In Wavelet theory, one constructs wavelet bases via translations a dialations of an $L^2$ function... Is it possible for some set of translations alone to form an Orthonormal Basis? That is:
Does there exist $w \in L^2 (\mathbb{R})$ and $S$ a subset of real numbers so that the family of translates $\{w(t-s)\}_{s\in S}$ is an ONB for $ L^2$?
If so, can we pick $ S $ to be only integers? If not, can we pick $ S $ to be only integers if we relax the requirement to only be a complete system rather than an ONB?
UPDATE: For the case $ S =\mathbb{R} $, we can see it is not complete by noticing the fourier transforms are all $\hat{w} $ times $1-$periodic functions... and the result is easy from there. Part 1 is still open!
ONB? Surely not, not that I have a proof. Otoh if $S$ is dense then there does exist $f$ such that the closed span of the translates of $f$ by elements of $S$ is all of $L^2$. I suspect that if $S$ is not dense there cannot exist such an $f$; see below for why I suspect this.
Say $\tau_x f(t)=f(t-x)$.
Say $f\in L^2$ satisfies $\hat f\ne0$ almost everywhere. If $g$ is orthogonal to $\tau_x f$ for every $x\in S$ then the convolution $f*h$ vanishes on $S$, where $h(t)=g(-t)$. Suppose $S$ is dense. Since $f*h$ is continuous it follows that $f*h=0$. Hence $\hat f\hat h=0$, hence $\hat h=0$, so $g=0$.

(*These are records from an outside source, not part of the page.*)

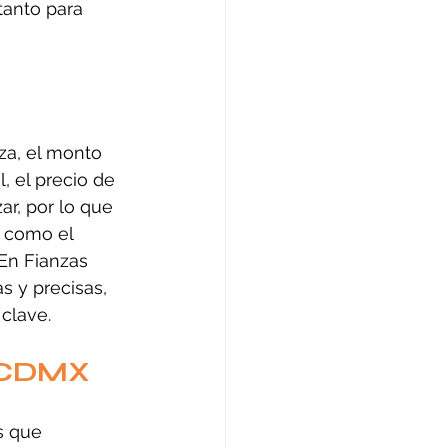
tanto para 
za, el monto 
l, el precio de 
r, por lo que 
 como el 
 En Fianzas 
s y precisas, 
clave.
n CDMX
s que 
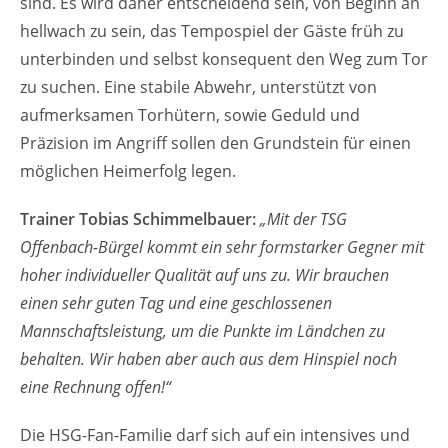
sind. Es wird daher entscheidend sein, von Beginn an
hellwach zu sein, das Tempospiel der Gäste früh zu
unterbinden und selbst konsequent den Weg zum Tor
zu suchen. Eine stabile Abwehr, unterstützt von
aufmerksamen Torhütern, sowie Geduld und
Präzision im Angriff sollen den Grundstein für einen
möglichen Heimerfolg legen.
Trainer Tobias Schimmelbauer:
„Mit der TSG
Offenbach-Bürgel kommt ein sehr formstarker Gegner mit
hoher individueller Qualität auf uns zu. Wir brauchen
einen sehr guten Tag und eine geschlossenen
Mannschaftsleistung, um die Punkte im Ländchen zu
behalten. Wir haben aber auch aus dem Hinspiel noch
eine Rechnung offen!“
Die HSG-Fan-Familie darf sich auf ein intensives und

Now if $S$ is not dense there does exist $\phi\in L^1$ with $\phi\ne0$ such that $\hat\phi$ vanishes on $S$. This doesn't quite show that $\tau_x f$ for $x\in S$ cannot span $L^2$, but it seems like evidence to that effect; saying those translates of $f$ do not span $L^2$ is the same as saying that we can take $\phi=\hat f\hat g$ for some $g\in L^2$.